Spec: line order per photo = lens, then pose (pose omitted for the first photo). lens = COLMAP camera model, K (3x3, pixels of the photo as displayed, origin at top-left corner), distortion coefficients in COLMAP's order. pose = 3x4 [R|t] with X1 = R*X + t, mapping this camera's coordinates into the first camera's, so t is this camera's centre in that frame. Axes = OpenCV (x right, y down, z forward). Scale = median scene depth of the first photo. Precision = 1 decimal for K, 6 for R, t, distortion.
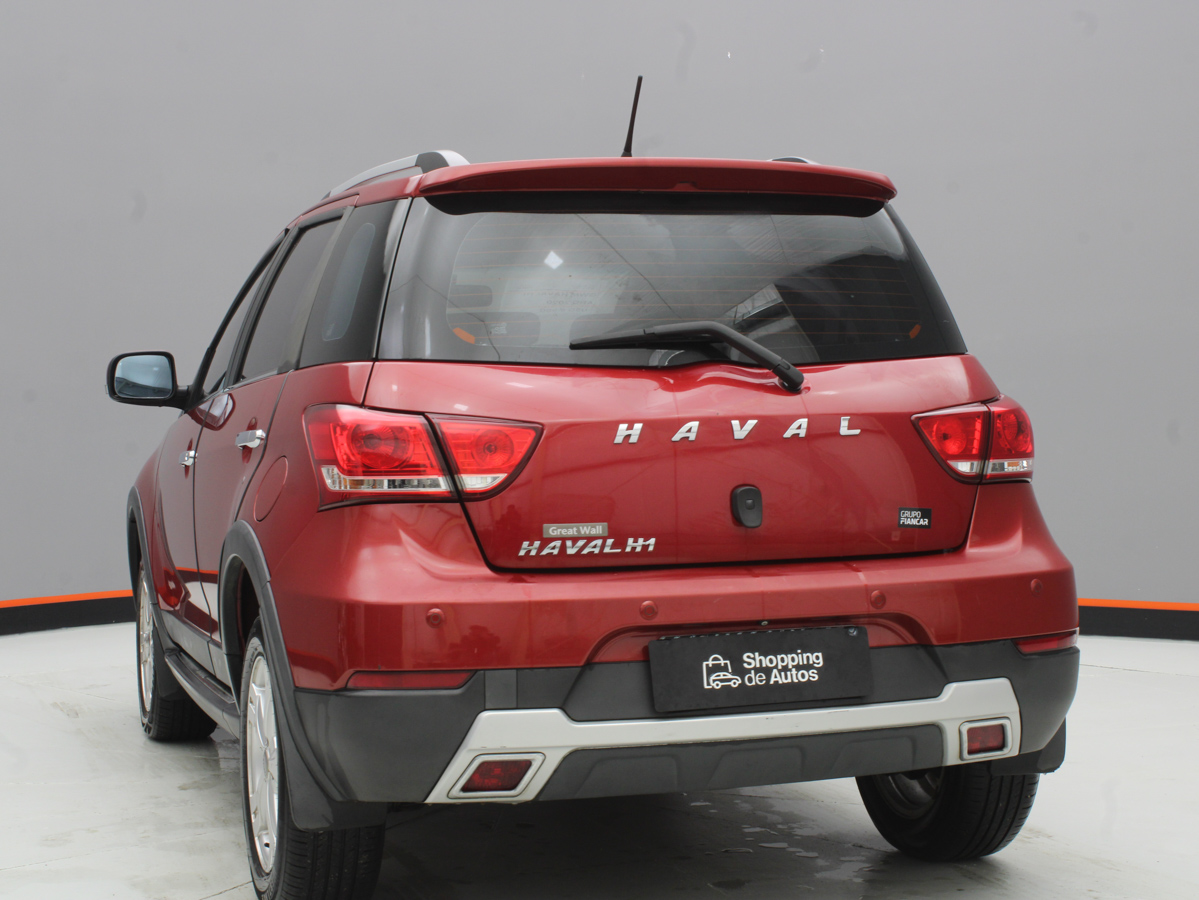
lens RADIAL K [[2084.4, 0, 599.0], [0, 2084.4, 443.9], [0, 0, 1]] dist [-0.110912, 0.000000]
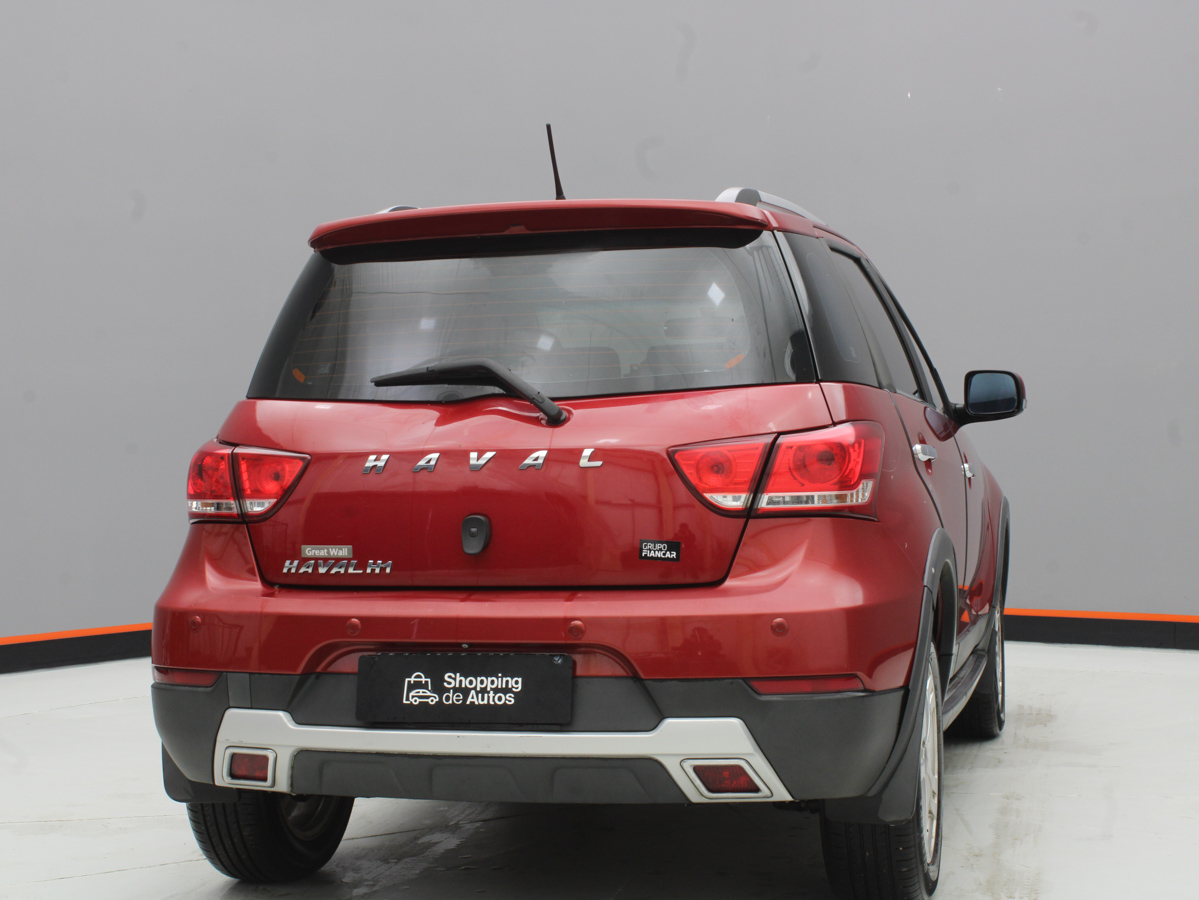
lens RADIAL K [[1938.3, 0, 601.6], [0, 1938.3, 457.9], [0, 0, 1]] dist [-0.066156, 0.000000]
pose [[0.853277, 0.007014, -0.521411, 0.644320], [-0.004494, 0.999971, 0.006098, -0.015044], [0.521439, -0.002860, 0.853284, 0.199854]]
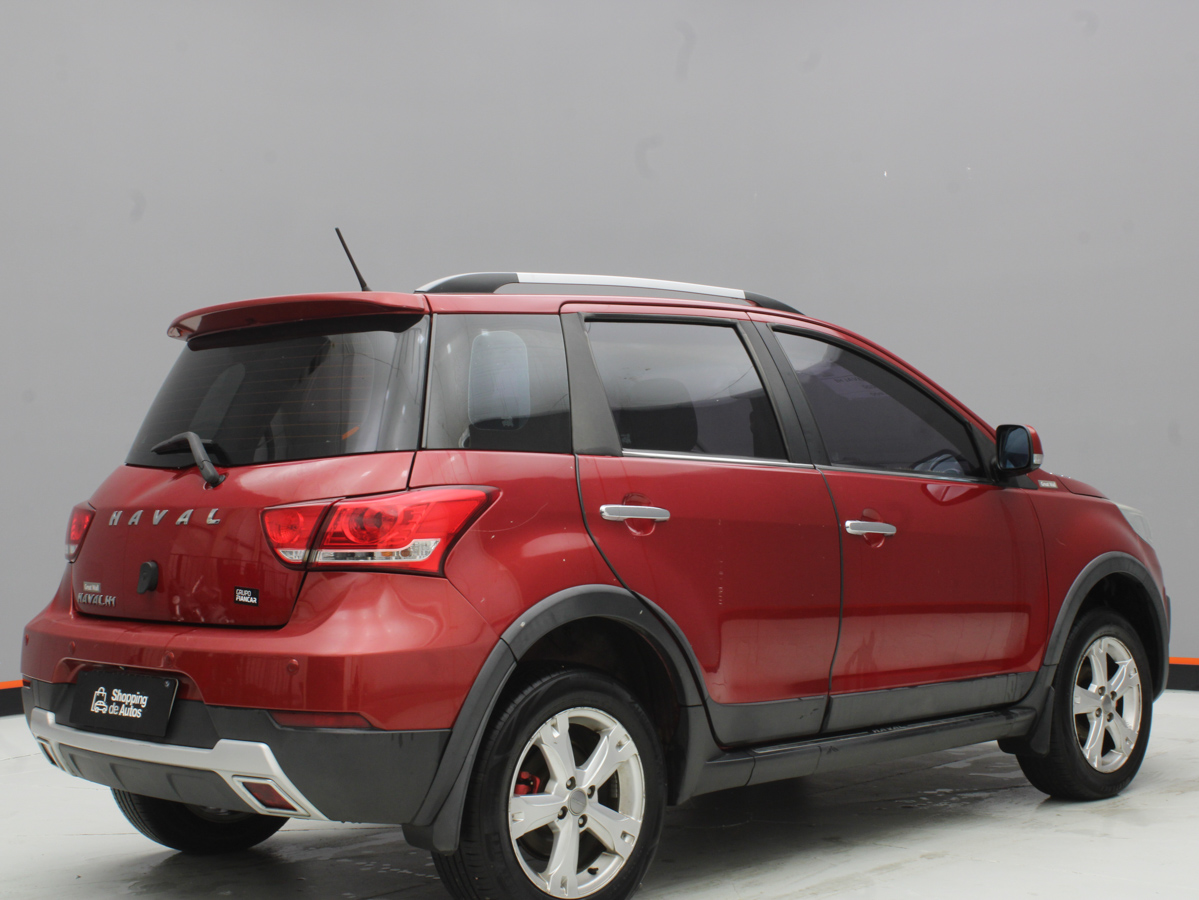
lens RADIAL K [[1798.7, 0, 597.8], [0, 1798.7, 447.2], [0, 0, 1]] dist [-0.018975, 0.000000]
pose [[0.457460, -0.005086, -0.889216, 1.206012], [-0.001464, 0.999978, -0.006473, -0.044521], [0.889229, 0.004263, 0.457442, 0.746366]]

§ What you should do: Reproduce the listing above line for line without any changes, and omit the pictures from your answer.

§ Exercise solution:
Spec: line order per photo = lens, then pose (pose omitted for the first photo). lens = COLMAP camera model, K (3x3, pixels of the photo as displayed, origin at top-left corner), distortion coefficients in COLMAP's order. pose = 3x4 [R|t] with X1 = R*X + t, mapping this camera's coordinates into the first camera's, so t is this camera's centre in that frame. Axes = OpenCV (x right, y down, z forward). Scale = median scene depth of the first photo. Precision = 1 decimal for K, 6 for R, t, distortion.
lens RADIAL K [[2084.4, 0, 599.0], [0, 2084.4, 443.9], [0, 0, 1]] dist [-0.110912, 0.000000]
lens RADIAL K [[1938.3, 0, 601.6], [0, 1938.3, 457.9], [0, 0, 1]] dist [-0.066156, 0.000000]
pose [[0.853277, 0.007014, -0.521411, 0.644320], [-0.004494, 0.999971, 0.006098, -0.015044], [0.521439, -0.002860, 0.853284, 0.199854]]
lens RADIAL K [[1798.7, 0, 597.8], [0, 1798.7, 447.2], [0, 0, 1]] dist [-0.018975, 0.000000]
pose [[0.457460, -0.005086, -0.889216, 1.206012], [-0.001464, 0.999978, -0.006473, -0.044521], [0.889229, 0.004263, 0.457442, 0.746366]]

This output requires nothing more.